• Plain-text document sources:
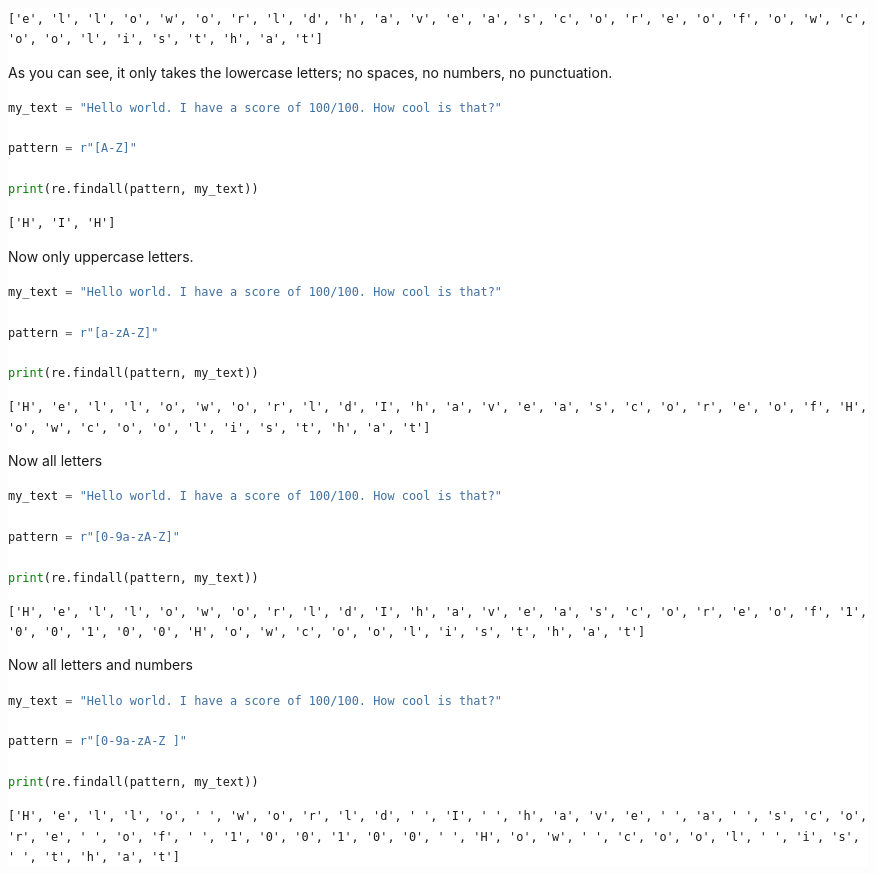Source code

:     ['e', 'l', 'l', 'o', 'w', 'o', 'r', 'l', 'd', 'h', 'a', 'v', 'e', 'a', 's', 'c', 'o', 'r', 'e', 'o', 'f', 'o', 'w', 'c', 'o', 'o', 'l', 'i', 's', 't', 'h', 'a', 't']


As you can see, it only takes the lowercase letters; no spaces, no numbers, no punctuation.


```python
my_text = "Hello world. I have a score of 100/100. How cool is that?"

pattern = r"[A-Z]"

print(re.findall(pattern, my_text))
```

    ['H', 'I', 'H']


Now only uppercase letters.


```python
my_text = "Hello world. I have a score of 100/100. How cool is that?"

pattern = r"[a-zA-Z]"

print(re.findall(pattern, my_text))
```

    ['H', 'e', 'l', 'l', 'o', 'w', 'o', 'r', 'l', 'd', 'I', 'h', 'a', 'v', 'e', 'a', 's', 'c', 'o', 'r', 'e', 'o', 'f', 'H', 'o', 'w', 'c', 'o', 'o', 'l', 'i', 's', 't', 'h', 'a', 't']


Now all letters


```python
my_text = "Hello world. I have a score of 100/100. How cool is that?"

pattern = r"[0-9a-zA-Z]"

print(re.findall(pattern, my_text))
```

    ['H', 'e', 'l', 'l', 'o', 'w', 'o', 'r', 'l', 'd', 'I', 'h', 'a', 'v', 'e', 'a', 's', 'c', 'o', 'r', 'e', 'o', 'f', '1', '0', '0', '1', '0', '0', 'H', 'o', 'w', 'c', 'o', 'o', 'l', 'i', 's', 't', 'h', 'a', 't']


Now all letters and numbers


```python
my_text = "Hello world. I have a score of 100/100. How cool is that?"

pattern = r"[0-9a-zA-Z ]"

print(re.findall(pattern, my_text))
```

    ['H', 'e', 'l', 'l', 'o', ' ', 'w', 'o', 'r', 'l', 'd', ' ', 'I', ' ', 'h', 'a', 'v', 'e', ' ', 'a', ' ', 's', 'c', 'o', 'r', 'e', ' ', 'o', 'f', ' ', '1', '0', '0', '1', '0', '0', ' ', 'H', 'o', 'w', ' ', 'c', 'o', 'o', 'l', ' ', 'i', 's', ' ', 't', 'h', 'a', 't']
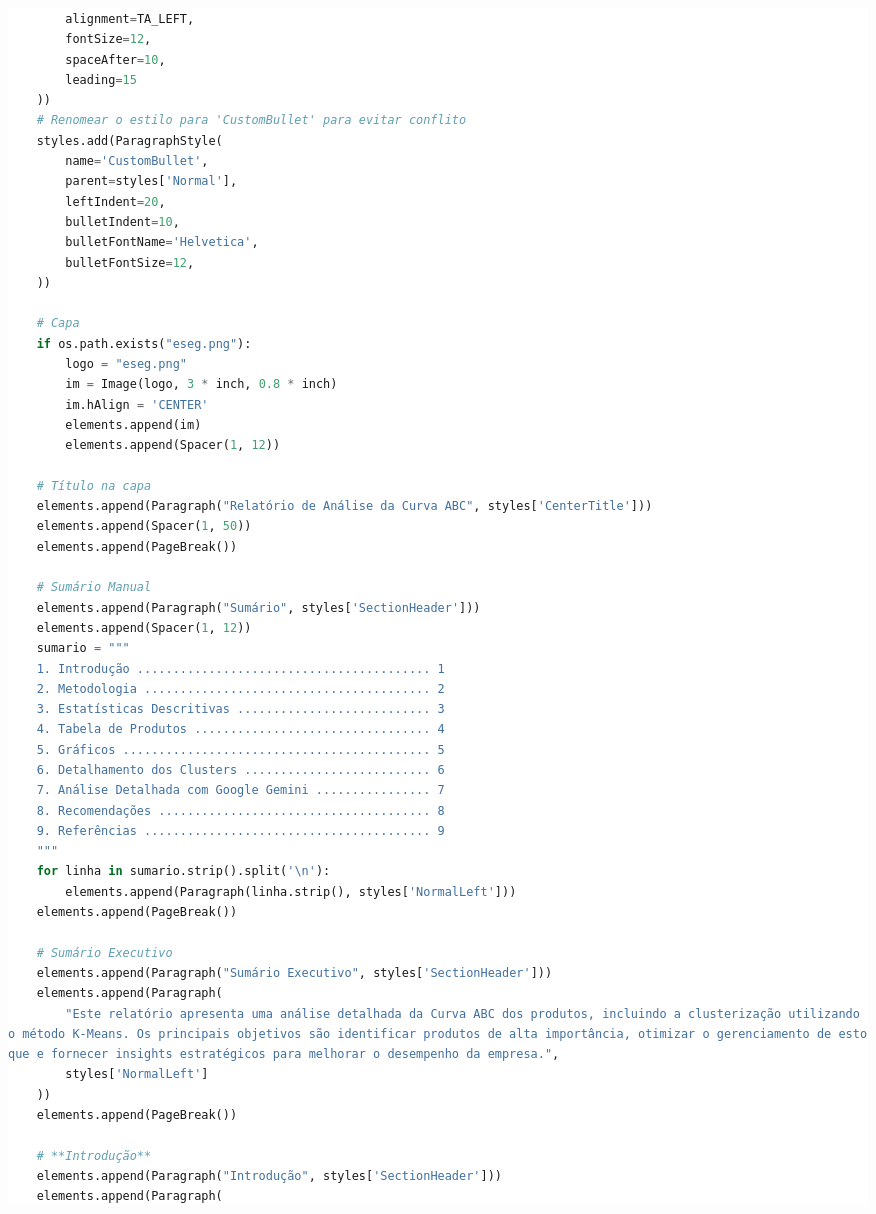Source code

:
 ```python
        alignment=TA_LEFT,
        fontSize=12,
        spaceAfter=10,
        leading=15
    ))
    # Renomear o estilo para 'CustomBullet' para evitar conflito
    styles.add(ParagraphStyle(
        name='CustomBullet',
        parent=styles['Normal'],
        leftIndent=20,
        bulletIndent=10,
        bulletFontName='Helvetica',
        bulletFontSize=12,
    ))

    # Capa
    if os.path.exists("eseg.png"):
        logo = "eseg.png"
        im = Image(logo, 3 * inch, 0.8 * inch)
        im.hAlign = 'CENTER'
        elements.append(im)
        elements.append(Spacer(1, 12))

    # Título na capa
    elements.append(Paragraph("Relatório de Análise da Curva ABC", styles['CenterTitle']))
    elements.append(Spacer(1, 50))
    elements.append(PageBreak())

    # Sumário Manual
    elements.append(Paragraph("Sumário", styles['SectionHeader']))
    elements.append(Spacer(1, 12))
    sumario = """
    1. Introdução ......................................... 1
    2. Metodologia ........................................ 2
    3. Estatísticas Descritivas ........................... 3
    4. Tabela de Produtos ................................. 4
    5. Gráficos ........................................... 5
    6. Detalhamento dos Clusters .......................... 6
    7. Análise Detalhada com Google Gemini ................ 7
    8. Recomendações ...................................... 8
    9. Referências ........................................ 9
    """
    for linha in sumario.strip().split('\n'):
        elements.append(Paragraph(linha.strip(), styles['NormalLeft']))
    elements.append(PageBreak())

    # Sumário Executivo
    elements.append(Paragraph("Sumário Executivo", styles['SectionHeader']))
    elements.append(Paragraph(
        "Este relatório apresenta uma análise detalhada da Curva ABC dos produtos, incluindo a clusterização utilizando o método K-Means. Os principais objetivos são identificar produtos de alta importância, otimizar o gerenciamento de estoque e fornecer insights estratégicos para melhorar o desempenho da empresa.",
        styles['NormalLeft']
    ))
    elements.append(PageBreak())

    # **Introdução**
    elements.append(Paragraph("Introdução", styles['SectionHeader']))
    elements.append(Paragraph(
```
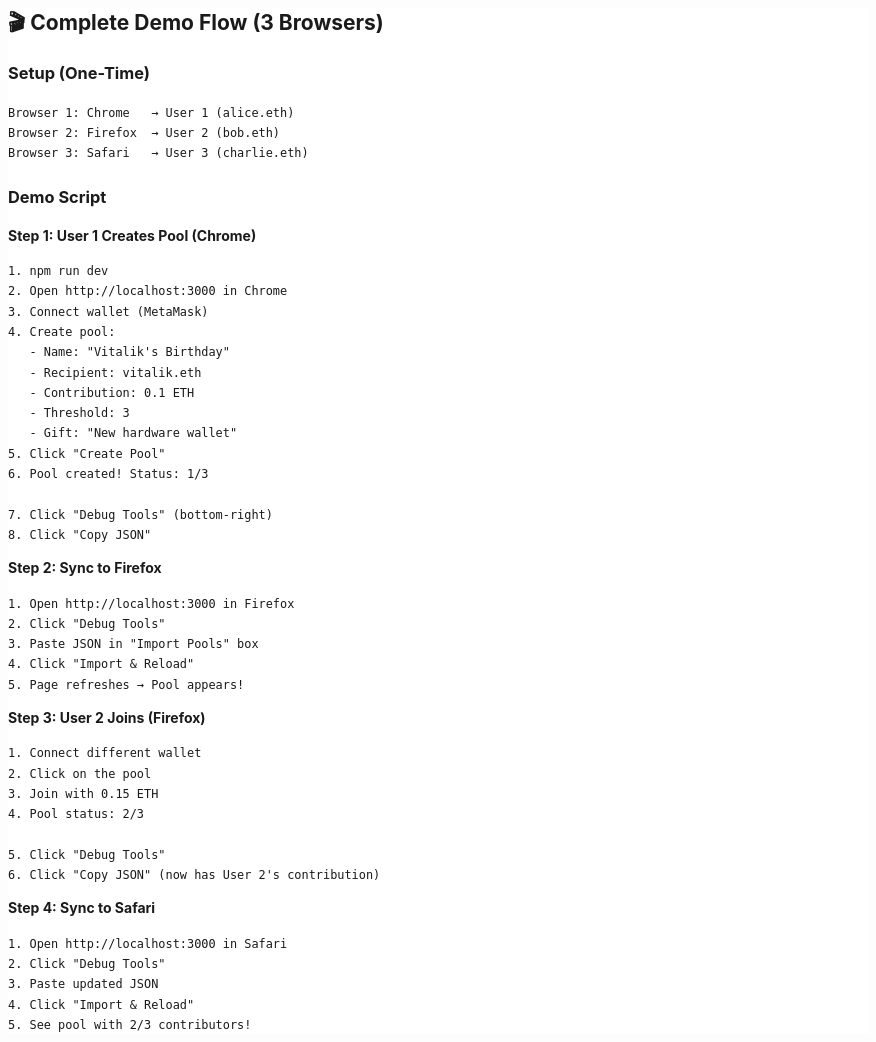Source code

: 
## 🎬 Complete Demo Flow (3 Browsers)

### Setup (One-Time)
```
Browser 1: Chrome   → User 1 (alice.eth)
Browser 2: Firefox  → User 2 (bob.eth)
Browser 3: Safari   → User 3 (charlie.eth)
```

### Demo Script

**Step 1: User 1 Creates Pool (Chrome)**
```
1. npm run dev
2. Open http://localhost:3000 in Chrome
3. Connect wallet (MetaMask)
4. Create pool:
   - Name: "Vitalik's Birthday"
   - Recipient: vitalik.eth
   - Contribution: 0.1 ETH
   - Threshold: 3
   - Gift: "New hardware wallet"
5. Click "Create Pool"
6. Pool created! Status: 1/3

7. Click "Debug Tools" (bottom-right)
8. Click "Copy JSON"
```

**Step 2: Sync to Firefox**
```
1. Open http://localhost:3000 in Firefox
2. Click "Debug Tools"
3. Paste JSON in "Import Pools" box
4. Click "Import & Reload"
5. Page refreshes → Pool appears!
```

**Step 3: User 2 Joins (Firefox)**
```
1. Connect different wallet
2. Click on the pool
3. Join with 0.15 ETH
4. Pool status: 2/3

5. Click "Debug Tools"
6. Click "Copy JSON" (now has User 2's contribution)
```

**Step 4: Sync to Safari**
```
1. Open http://localhost:3000 in Safari
2. Click "Debug Tools"
3. Paste updated JSON
4. Click "Import & Reload"
5. See pool with 2/3 contributors!
```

• Work request: Return the data verbatim, leaving out the pictures it holds.

• Output:
Source code

:     ['e', 'l', 'l', 'o', 'w', 'o', 'r', 'l', 'd', 'h', 'a', 'v', 'e', 'a', 's', 'c', 'o', 'r', 'e', 'o', 'f', 'o', 'w', 'c', 'o', 'o', 'l', 'i', 's', 't', 'h', 'a', 't']


As you can see, it only takes the lowercase letters; no spaces, no numbers, no punctuation.


```python
my_text = "Hello world. I have a score of 100/100. How cool is that?"

pattern = r"[A-Z]"

print(re.findall(pattern, my_text))
```

    ['H', 'I', 'H']


Now only uppercase letters.


```python
my_text = "Hello world. I have a score of 100/100. How cool is that?"

pattern = r"[a-zA-Z]"

print(re.findall(pattern, my_text))
```

    ['H', 'e', 'l', 'l', 'o', 'w', 'o', 'r', 'l', 'd', 'I', 'h', 'a', 'v', 'e', 'a', 's', 'c', 'o', 'r', 'e', 'o', 'f', 'H', 'o', 'w', 'c', 'o', 'o', 'l', 'i', 's', 't', 'h', 'a', 't']


Now all letters


```python
my_text = "Hello world. I have a score of 100/100. How cool is that?"

pattern = r"[0-9a-zA-Z]"

print(re.findall(pattern, my_text))
```

    ['H', 'e', 'l', 'l', 'o', 'w', 'o', 'r', 'l', 'd', 'I', 'h', 'a', 'v', 'e', 'a', 's', 'c', 'o', 'r', 'e', 'o', 'f', '1', '0', '0', '1', '0', '0', 'H', 'o', 'w', 'c', 'o', 'o', 'l', 'i', 's', 't', 'h', 'a', 't']


Now all letters and numbers


```python
my_text = "Hello world. I have a score of 100/100. How cool is that?"

pattern = r"[0-9a-zA-Z ]"

print(re.findall(pattern, my_text))
```

    ['H', 'e', 'l', 'l', 'o', ' ', 'w', 'o', 'r', 'l', 'd', ' ', 'I', ' ', 'h', 'a', 'v', 'e', ' ', 'a', ' ', 's', 'c', 'o', 'r', 'e', ' ', 'o', 'f', ' ', '1', '0', '0', '1', '0', '0', ' ', 'H', 'o', 'w', ' ', 'c', 'o', 'o', 'l', ' ', 'i', 's', ' ', 't', 'h', 'a', 't']
Source code

:
 ```python
        alignment=TA_LEFT,
        fontSize=12,
        spaceAfter=10,
        leading=15
    ))
    # Renomear o estilo para 'CustomBullet' para evitar conflito
    styles.add(ParagraphStyle(
        name='CustomBullet',
        parent=styles['Normal'],
        leftIndent=20,
        bulletIndent=10,
        bulletFontName='Helvetica',
        bulletFontSize=12,
    ))

    # Capa
    if os.path.exists("eseg.png"):
        logo = "eseg.png"
        im = Image(logo, 3 * inch, 0.8 * inch)
        im.hAlign = 'CENTER'
        elements.append(im)
        elements.append(Spacer(1, 12))

    # Título na capa
    elements.append(Paragraph("Relatório de Análise da Curva ABC", styles['CenterTitle']))
    elements.append(Spacer(1, 50))
    elements.append(PageBreak())

    # Sumário Manual
    elements.append(Paragraph("Sumário", styles['SectionHeader']))
    elements.append(Spacer(1, 12))
    sumario = """
    1. Introdução ......................................... 1
    2. Metodologia ........................................ 2
    3. Estatísticas Descritivas ........................... 3
    4. Tabela de Produtos ................................. 4
    5. Gráficos ........................................... 5
    6. Detalhamento dos Clusters .......................... 6
    7. Análise Detalhada com Google Gemini ................ 7
    8. Recomendações ...................................... 8
    9. Referências ........................................ 9
    """
    for linha in sumario.strip().split('\n'):
        elements.append(Paragraph(linha.strip(), styles['NormalLeft']))
    elements.append(PageBreak())

    # Sumário Executivo
    elements.append(Paragraph("Sumário Executivo", styles['SectionHeader']))
    elements.append(Paragraph(
        "Este relatório apresenta uma análise detalhada da Curva ABC dos produtos, incluindo a clusterização utilizando o método K-Means. Os principais objetivos são identificar produtos de alta importância, otimizar o gerenciamento de estoque e fornecer insights estratégicos para melhorar o desempenho da empresa.",
        styles['NormalLeft']
    ))
    elements.append(PageBreak())

    # **Introdução**
    elements.append(Paragraph("Introdução", styles['SectionHeader']))
    elements.append(Paragraph(
```
Source code

: 
## 🎬 Complete Demo Flow (3 Browsers)

### Setup (One-Time)
```
Browser 1: Chrome   → User 1 (alice.eth)
Browser 2: Firefox  → User 2 (bob.eth)
Browser 3: Safari   → User 3 (charlie.eth)
```

### Demo Script

**Step 1: User 1 Creates Pool (Chrome)**
```
1. npm run dev
2. Open http://localhost:3000 in Chrome
3. Connect wallet (MetaMask)
4. Create pool:
   - Name: "Vitalik's Birthday"
   - Recipient: vitalik.eth
   - Contribution: 0.1 ETH
   - Threshold: 3
   - Gift: "New hardware wallet"
5. Click "Create Pool"
6. Pool created! Status: 1/3

7. Click "Debug Tools" (bottom-right)
8. Click "Copy JSON"
```

**Step 2: Sync to Firefox**
```
1. Open http://localhost:3000 in Firefox
2. Click "Debug Tools"
3. Paste JSON in "Import Pools" box
4. Click "Import & Reload"
5. Page refreshes → Pool appears!
```

**Step 3: User 2 Joins (Firefox)**
```
1. Connect different wallet
2. Click on the pool
3. Join with 0.15 ETH
4. Pool status: 2/3

5. Click "Debug Tools"
6. Click "Copy JSON" (now has User 2's contribution)
```

**Step 4: Sync to Safari**
```
1. Open http://localhost:3000 in Safari
2. Click "Debug Tools"
3. Paste updated JSON
4. Click "Import & Reload"
5. See pool with 2/3 contributors!
```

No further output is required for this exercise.